(Stored data)

------

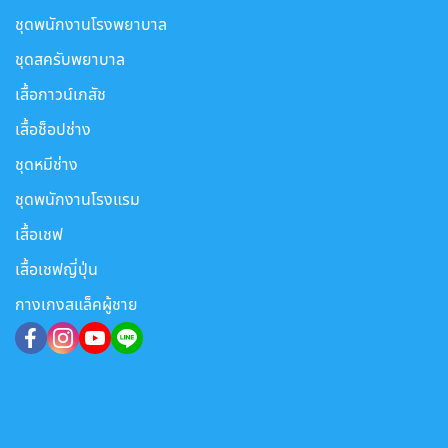
ชุดพนักงานโรงพยาบาล
ชุดสครับพยาบาล
เสื้อกาวน์เภสัช
เสื้อช็อปช่าง
ชุดหมีช่าง
ชุดพนักงานโรงแรม
เสื้อเชฟ
เสื้อเชฟญี่ปุ่น
กางเกงสแล็คผู้ชาย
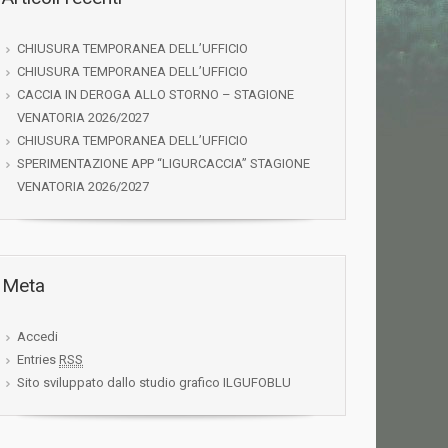
CHIUSURA TEMPORANEA DELL’UFFICIO
CHIUSURA TEMPORANEA DELL’UFFICIO
CACCIA IN DEROGA ALLO STORNO – STAGIONE
VENATORIA 2026/2027
MEMORIAL ROBERTO BONFIGLIO A OSIGLIA
CHIUSURA TEMPORANEA DELL’UFFICIO
SPERIMENTAZIONE APP “LIGURCACCIA” STAGIONE
VENATORIA 2026/2027
Meta
Accedi
Entries
RSS
Sito sviluppato dallo studio grafico ILGUFOBLU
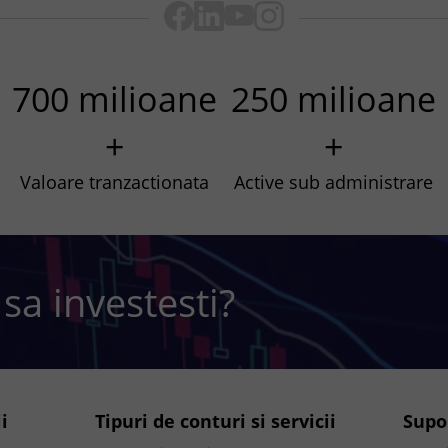
700 milioane
250 milioane
+
+
Valoare tranzactionata
Active sub administrare
 sa investesti?
i
Tipuri de conturi si servicii
Supo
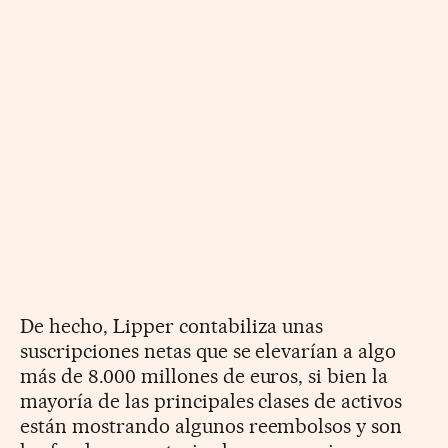
De hecho, Lipper contabiliza unas
suscripciones netas que se elevarían a algo
más de 8.000 millones de euros, si bien la
mayoría de las principales clases de activos
están mostrando algunos reembolsos y son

------

:: Request ::
Format the stretch from the line containing "700 milioane" through the end of the listing as a Markdown table with the columns "No." and "Text", numbering the rows and putting each line in its own row. Leave out blank lines and the pictures.

:: Written response ::
| No. | Text |
|---|---|
| 1 | 700 milioane |
| 2 | 250 milioane |
| 3 | + |
| 4 | + |
| 5 | Valoare tranzactionata |
| 6 | Active sub administrare |
| 7 |  sa investesti? |
| 8 | i |
| 9 | Tipuri de conturi si servicii |
| 10 | Supo |
| 11 | De hecho, Lipper contabiliza unas |
| 12 | suscripciones netas que se elevarían a algo |
| 13 | más de 8.000 millones de euros, si bien la |
| 14 | mayoría de las principales clases de activos |
| 15 | están mostrando algunos reembolsos y son |